> **WHAT THE EXERCISE ASKS**
All of the records that follow need to be copied word for word, without the pictures.

> **Stored entries**
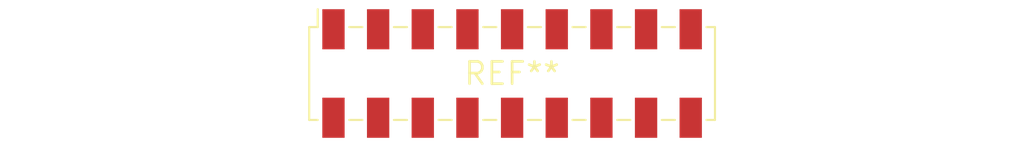
<source format=kicad_pcb>
(kicad_pcb (version 20240108) (generator pcbnew)

  (general
    (thickness 1.6)
  )

  (paper "A4")
  (layers
    (0 "F.Cu" signal)
    (31 "B.Cu" signal)
    (32 "B.Adhes" user "B.Adhesive")
    (33 "F.Adhes" user "F.Adhesive")
    (34 "B.Paste" user)
    (35 "F.Paste" user)
    (36 "B.SilkS" user "B.Silkscreen")
    (37 "F.SilkS" user "F.Silkscreen")
    (38 "B.Mask" user)
    (39 "F.Mask" user)
    (40 "Dwgs.User" user "User.Drawings")
    (41 "Cmts.User" user "User.Comments")
    (42 "Eco1.User" user "User.Eco1")
    (43 "Eco2.User" user "User.Eco2")
    (44 "Edge.Cuts" user)
    (45 "Margin" user)
    (46 "B.CrtYd" user "B.Courtyard")
    (47 "F.CrtYd" user "F.Courtyard")
    (48 "B.Fab" user)
    (49 "F.Fab" user)
    (50 "User.1" user)
    (51 "User.2" user)
    (52 "User.3" user)
    (53 "User.4" user)
    (54 "User.5" user)
    (55 "User.6" user)
    (56 "User.7" user)
    (57 "User.8" user)
    (58 "User.9" user)
  )

  (setup
    (pad_to_mask_clearance 0)
    (pcbplotparams
      (layerselection 0x00010fc_ffffffff)
      (plot_on_all_layers_selection 0x0000000_00000000)
      (disableapertmacros false)
      (usegerberextensions false)
      (usegerberattributes false)
      (usegerberadvancedattributes false)
      (creategerberjobfile false)
      (dashed_line_dash_ratio 12.000000)
      (dashed_line_gap_ratio 3.000000)
      (svgprecision 4)
      (plotframeref false)
      (viasonmask false)
      (mode 1)
      (useauxorigin false)
      (hpglpennumber 1)
      (hpglpenspeed 20)
      (hpglpendiameter 15.000000)
      (dxfpolygonmode false)
      (dxfimperialunits false)
      (dxfusepcbnewfont false)
      (psnegative false)
      (psa4output false)
      (plotreference false)
      (plotvalue false)
      (plotinvisibletext false)
      (sketchpadsonfab false)
      (subtractmaskfromsilk false)
      (outputformat 1)
      (mirror false)
      (drillshape 1)
      (scaleselection 1)
      (outputdirectory "")
    )
  )

  (net 0 "")

  (footprint "Samtec_HLE-109-02-xxx-DV-A_2x09_P2.54mm_Horizontal" (layer "F.Cu") (at 0 0))

)

</source>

> **RESULT FOR THIS EXERCISE**
<source format=kicad_pcb>
(kicad_pcb (version 20240108) (generator pcbnew)

  (general
    (thickness 1.6)
  )

  (paper "A4")
  (layers
    (0 "F.Cu" signal)
    (31 "B.Cu" signal)
    (32 "B.Adhes" user "B.Adhesive")
    (33 "F.Adhes" user "F.Adhesive")
    (34 "B.Paste" user)
    (35 "F.Paste" user)
    (36 "B.SilkS" user "B.Silkscreen")
    (37 "F.SilkS" user "F.Silkscreen")
    (38 "B.Mask" user)
    (39 "F.Mask" user)
    (40 "Dwgs.User" user "User.Drawings")
    (41 "Cmts.User" user "User.Comments")
    (42 "Eco1.User" user "User.Eco1")
    (43 "Eco2.User" user "User.Eco2")
    (44 "Edge.Cuts" user)
    (45 "Margin" user)
    (46 "B.CrtYd" user "B.Courtyard")
    (47 "F.CrtYd" user "F.Courtyard")
    (48 "B.Fab" user)
    (49 "F.Fab" user)
    (50 "User.1" user)
    (51 "User.2" user)
    (52 "User.3" user)
    (53 "User.4" user)
    (54 "User.5" user)
    (55 "User.6" user)
    (56 "User.7" user)
    (57 "User.8" user)
    (58 "User.9" user)
  )

  (setup
    (pad_to_mask_clearance 0)
    (pcbplotparams
      (layerselection 0x00010fc_ffffffff)
      (plot_on_all_layers_selection 0x0000000_00000000)
      (disableapertmacros false)
      (usegerberextensions false)
      (usegerberattributes false)
      (usegerberadvancedattributes false)
      (creategerberjobfile false)
      (dashed_line_dash_ratio 12.000000)
      (dashed_line_gap_ratio 3.000000)
      (svgprecision 4)
      (plotframeref false)
      (viasonmask false)
      (mode 1)
      (useauxorigin false)
      (hpglpennumber 1)
      (hpglpenspeed 20)
      (hpglpendiameter 15.000000)
      (dxfpolygonmode false)
      (dxfimperialunits false)
      (dxfusepcbnewfont false)
      (psnegative false)
      (psa4output false)
      (plotreference false)
      (plotvalue false)
      (plotinvisibletext false)
      (sketchpadsonfab false)
      (subtractmaskfromsilk false)
      (outputformat 1)
      (mirror false)
      (drillshape 1)
      (scaleselection 1)
      (outputdirectory "")
    )
  )

  (net 0 "")

  (footprint "Samtec_HLE-109-02-xxx-DV-A_2x09_P2.54mm_Horizontal" (layer "F.Cu") (at 0 0))

)

</source>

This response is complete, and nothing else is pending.